Lucunya, Novanto masih saja tidak bisa mengakui kesalahannya. Atau seandainya ia seorang negarawan, ia pasti sudah mau mengundurkan diri sebagai Ketua Pimpinan DPR RI. Itu jika moral dan etika melekat dalam prinsip dan sikap hidup seorang negarawan. Tetapi Novanti tidak melakukan itu. Justeru ia masih merasa tidak melakukan kesalahan. Ia merasa tidak melakukan kesalahan, meksipun jutaa rakyat Indonesia sedang mencercanya.

Boleh jadi, itulah problem psikologis yang mendiami seorang pejabat negara kita. Dengan menggunakan pendekatan pseudo-filosofis Donald Rumsfeld, ada tiga jenis problem “known knowns”. Pertama, known knows, yaitu saya tahu bahwa saya tahu.
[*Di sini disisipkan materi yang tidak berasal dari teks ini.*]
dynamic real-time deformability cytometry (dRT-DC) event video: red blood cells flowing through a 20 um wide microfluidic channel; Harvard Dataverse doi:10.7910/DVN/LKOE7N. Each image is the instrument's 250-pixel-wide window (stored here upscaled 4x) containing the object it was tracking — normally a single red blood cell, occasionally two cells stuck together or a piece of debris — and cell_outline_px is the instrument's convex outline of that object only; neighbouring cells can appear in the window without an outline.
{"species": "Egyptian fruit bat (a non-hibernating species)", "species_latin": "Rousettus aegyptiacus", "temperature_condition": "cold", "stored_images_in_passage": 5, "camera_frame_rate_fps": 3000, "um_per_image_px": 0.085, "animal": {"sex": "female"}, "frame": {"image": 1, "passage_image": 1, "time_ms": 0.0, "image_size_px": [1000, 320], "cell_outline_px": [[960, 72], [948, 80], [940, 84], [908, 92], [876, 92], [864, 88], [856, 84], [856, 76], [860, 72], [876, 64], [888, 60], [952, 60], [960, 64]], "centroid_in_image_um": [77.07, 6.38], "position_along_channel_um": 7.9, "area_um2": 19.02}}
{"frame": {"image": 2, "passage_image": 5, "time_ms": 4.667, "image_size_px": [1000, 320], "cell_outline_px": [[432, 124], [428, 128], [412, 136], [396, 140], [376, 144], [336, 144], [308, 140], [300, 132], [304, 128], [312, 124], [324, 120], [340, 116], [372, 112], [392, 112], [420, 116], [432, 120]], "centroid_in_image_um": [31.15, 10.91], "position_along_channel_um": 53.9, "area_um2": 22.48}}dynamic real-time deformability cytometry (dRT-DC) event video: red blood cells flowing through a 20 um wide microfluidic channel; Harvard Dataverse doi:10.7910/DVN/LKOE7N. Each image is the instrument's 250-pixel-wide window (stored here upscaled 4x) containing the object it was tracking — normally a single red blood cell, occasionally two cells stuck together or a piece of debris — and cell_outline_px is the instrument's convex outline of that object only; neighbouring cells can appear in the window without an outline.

Kedua, know unknown, yaitu saya tahu bahwa saya tidak tahu. Ketiga, unknown unknow, yaitu saya tidak tahu bahwa saya tidak tahu.

Pada seorang Novanto, ia berada dalam tipikal unknown unknowns. Novanto tidak tahu bahwa ia tidak tahu; Ia tidak tahu bahwa dirinya sedang mengecewakan segenap rakyat Indonesia; ia tidak tahu bahwa ia sedang mempermalukan bangsa Indonesia di muka publik internasional; ia tidak tahu bahwa ia sedang sedang kehilangan power, sebab emosi tidak percaya sedang digalang oleh rekan-rekannya di DPR RI.
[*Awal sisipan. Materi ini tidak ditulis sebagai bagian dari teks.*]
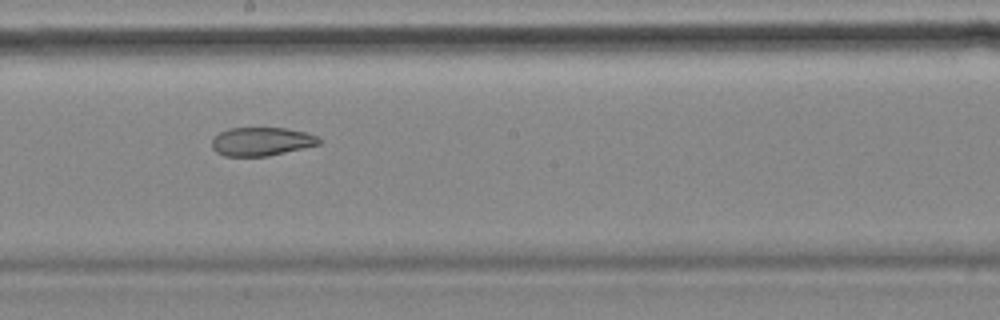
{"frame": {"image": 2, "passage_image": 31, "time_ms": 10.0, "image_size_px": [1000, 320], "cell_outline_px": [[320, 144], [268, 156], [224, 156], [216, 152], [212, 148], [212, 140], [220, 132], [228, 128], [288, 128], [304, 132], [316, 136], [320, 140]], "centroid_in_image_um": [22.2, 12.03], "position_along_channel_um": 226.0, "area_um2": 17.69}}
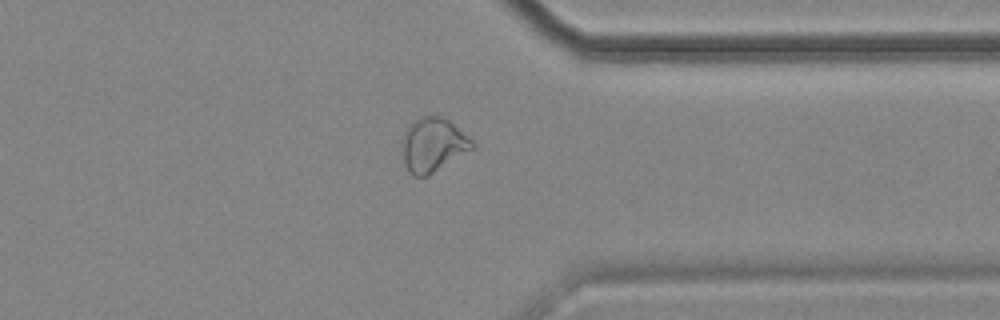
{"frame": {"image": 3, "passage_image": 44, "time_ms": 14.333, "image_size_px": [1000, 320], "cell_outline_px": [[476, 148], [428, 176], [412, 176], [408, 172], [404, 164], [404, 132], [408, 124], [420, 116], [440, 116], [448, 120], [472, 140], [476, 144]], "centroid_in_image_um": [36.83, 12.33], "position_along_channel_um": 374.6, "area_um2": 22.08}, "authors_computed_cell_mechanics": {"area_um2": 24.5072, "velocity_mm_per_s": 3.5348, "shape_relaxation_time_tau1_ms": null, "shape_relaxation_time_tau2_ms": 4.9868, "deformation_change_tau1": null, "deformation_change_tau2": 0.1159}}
Boleh jadi, nilai-nilai etika dan moral sudah mandul dan tumpul dalam curriculum politik Novanto. Kejahatan ekonomi dan politiknya yang begitu lumrah membuat semua hal itu menjadi biasa. Hannah Arendt menyebebut tindak-tanduk penjabat negara seperti ini dengan banality of evil. Pada Novanto, banalitas itu begitu melekat dalam dirinya. Ia tidak merasakan nasib dan penderitaan rakyat. Yang ia pikirkan hanya melulu soal saham, jet pribadi, bermain golf, perusahaan tambang, dan lain-lain yang hedonis dan elitis.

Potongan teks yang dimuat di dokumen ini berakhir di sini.